Last week, Maharashtra government decided to give ₹5,000 a month worker and an additional ₹2,500 to those with school-going children to close 31,000 sex workers in the State, following a Supreme Court order. However, similar financial assistance is not available to sex workers in other States, even though their profession was severely hit during the Covid-19 pandemic, said leaders of Taaras, a coalition of 107 community organisations with a total of 1.6 lakh members in five States —Andhra Pradesh, Karnataka, Maharashtra, Tamil Nadu and Telangana. Taaras also has presence in seven other States in the country.

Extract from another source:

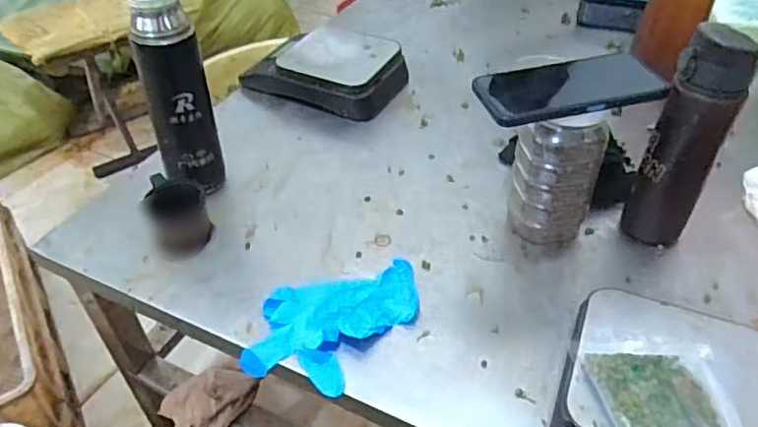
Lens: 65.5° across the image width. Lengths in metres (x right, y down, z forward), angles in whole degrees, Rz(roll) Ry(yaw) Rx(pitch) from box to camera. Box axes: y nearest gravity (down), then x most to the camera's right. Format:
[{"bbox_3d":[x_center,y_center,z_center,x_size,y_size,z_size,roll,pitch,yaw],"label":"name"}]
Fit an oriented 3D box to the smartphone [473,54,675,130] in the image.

Talking to BusinessLine in connection with the World AIDS Day, observed on December 1, Taaras leaders said the stigma associated with their profession and financial difficulties are forcing a large number of the community members to vacate rented accommodation that they have and their children are not in a position to attend online classes as they lack smartphones and net connectivity.
Selvi, a Taaras leader based in Madurai in Tamil Nadu, said more often than not those sex workers who had to leave their security of their homes are harassed by either by police or goons. Even though the Tamil Nadu government provided them free ration, a vast majority of the 26,000 members affiliated to Taaras in the State are living in penury and worried about their future, she said. Taaras is said to represent nearly one-third of the sex workers in Tamil Nadu.
The situation is no different in Karnataka where Taaras coalition has over 40,000 members. According to Swaralaxmi (name changed), a Taaras leader and also a HIV-affected sex worker with two children, though the organisations wrote to the Chief Minister, other Ministers and administration in districts no help, other than free foodgrains, was given to them. She also said since most sex workers do not belong to the place where they live, they often do not have documents to prove their identity. This is also affecting them from getting many other benefits otherwise announced by the State government.
Both Selvi and Swaralaxmi, however, said HIV positive sex workers were luckily getting antivirals and other medicines on time with Taaras volunteers delivering them at their doorsteps after procuring them from health department.
In October, the National Human Rights Commission advised the Centre and States to recognise sex workers as “Women at Work” and provide them the beneficiary schemes available to the economically-vulnerable sections of the society.